Medical management of this arrhythmia aims at reducing the fast and irregular heart rate.
Echocardiographic image of a normal dog. The left atrium is normal dimensions and the heart rate is within normal limits. LA, left atrium; LV, left ventricle; RA, right atrium; RV, right ventricle.
Echocardiographic image of a dog with heart failure and atrial fibrillation with a very fast heart rate. LA, left atrium; LV, left ventricle; RA, right atrium; RV, right ventricle.
In humans this rate control strategy has been shown to improve the quality of life of the patients and also their longevity. The optimal heart rate to prolong the life of affected dogs and improve their quality of life remains undetermined at present. However, a preliminary study has shown that slower heart rates may prolong the survival time of these patients.

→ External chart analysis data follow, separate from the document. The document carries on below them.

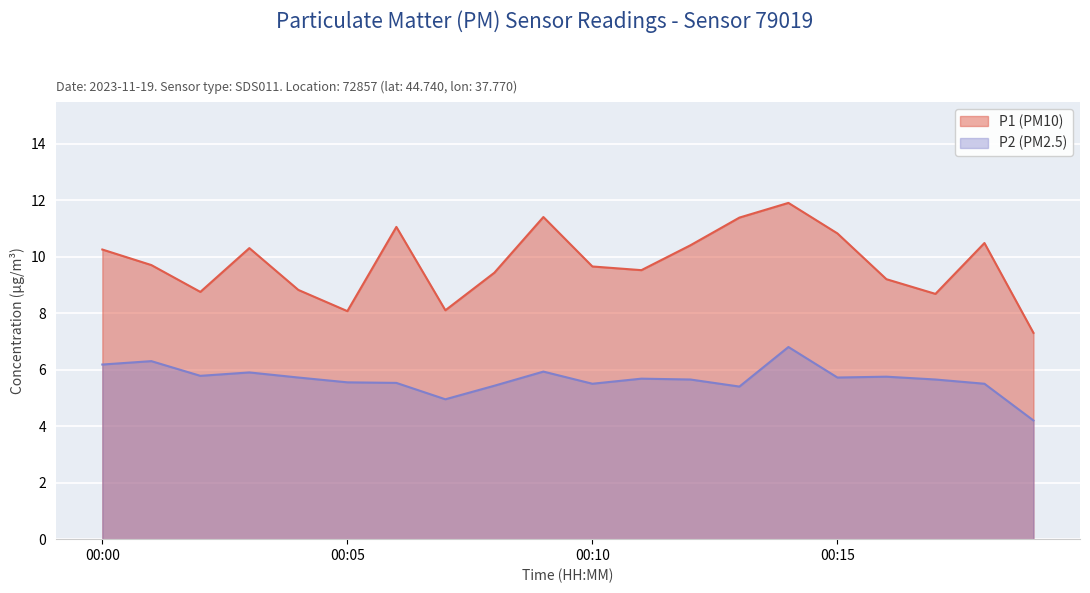

What is the difference between the highest and lowest values at 16:00?

3.4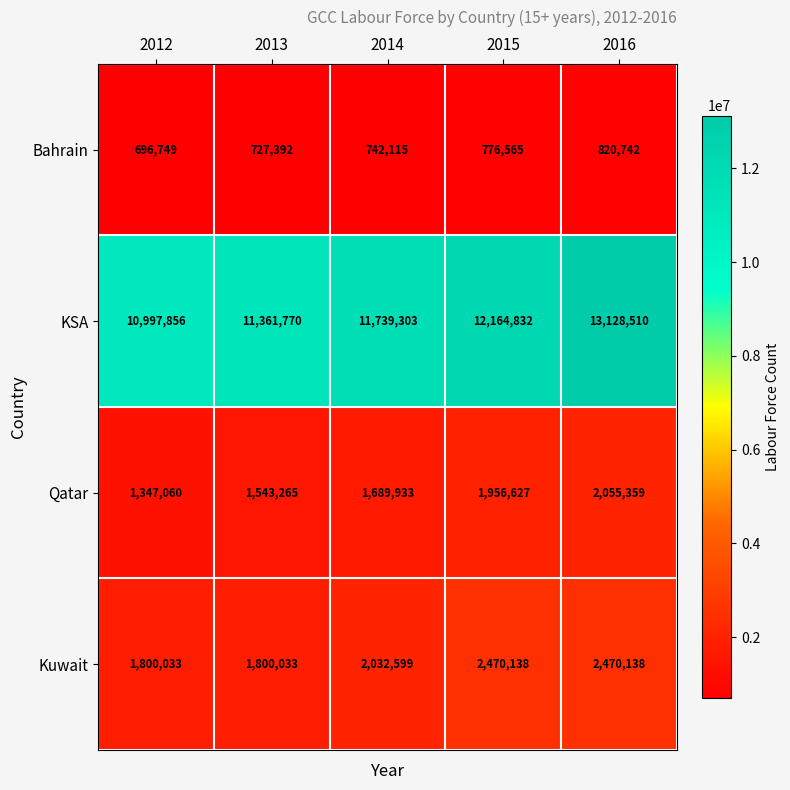

What is the difference between the highest and lowest values at 2015?

11388267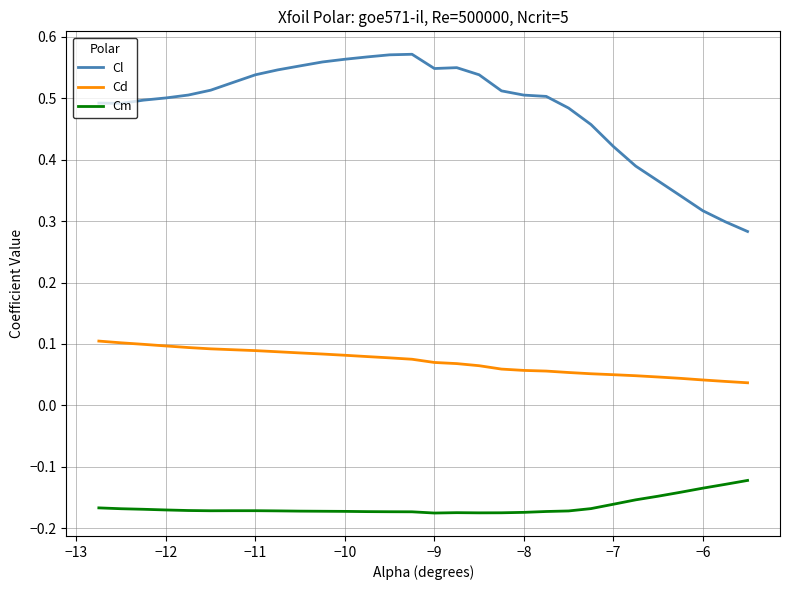

True or false: Cm and Cd intersect in this chart.

False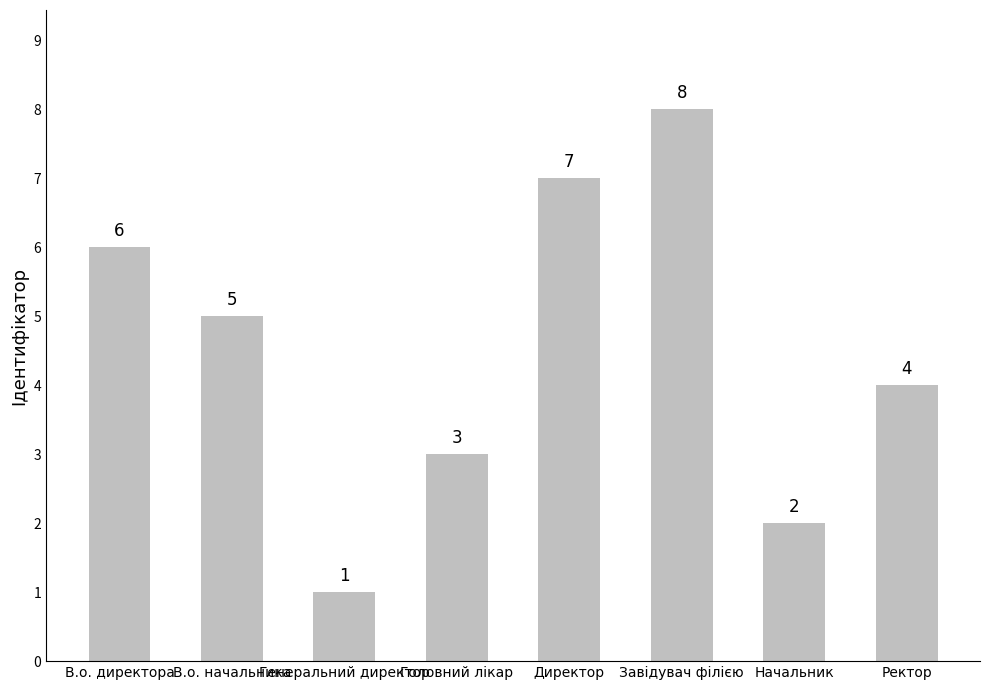

Rank the categories by value from lowest to highest.

Генеральний директор, Начальник, Головний лікар, Ректор, В.о. начальника, В.о. директора, Директор, Завідувач філією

A multicentre prospective study will investigate further this arrhythmia and its impact on the quality and quantity of life of our patients. Our cardiology team are leading a multi-centre prospective study to further investigate control of atrial fibrillation and therefore from January onwards we will be recruiting dogs with atrial fibrillation.
Every dog included in the study will have an initial full cardiac work-up at a reduced and fixed cost. This will include full blood work (including biomarkers), blood pressure, ECG, echocardiography and Holter +/- thoracic radiographs.
Follow up consultation and assessment will include echocardiography and Holter ECG monitoring along with any other indicated tests for a significantly reduced and fixed fee.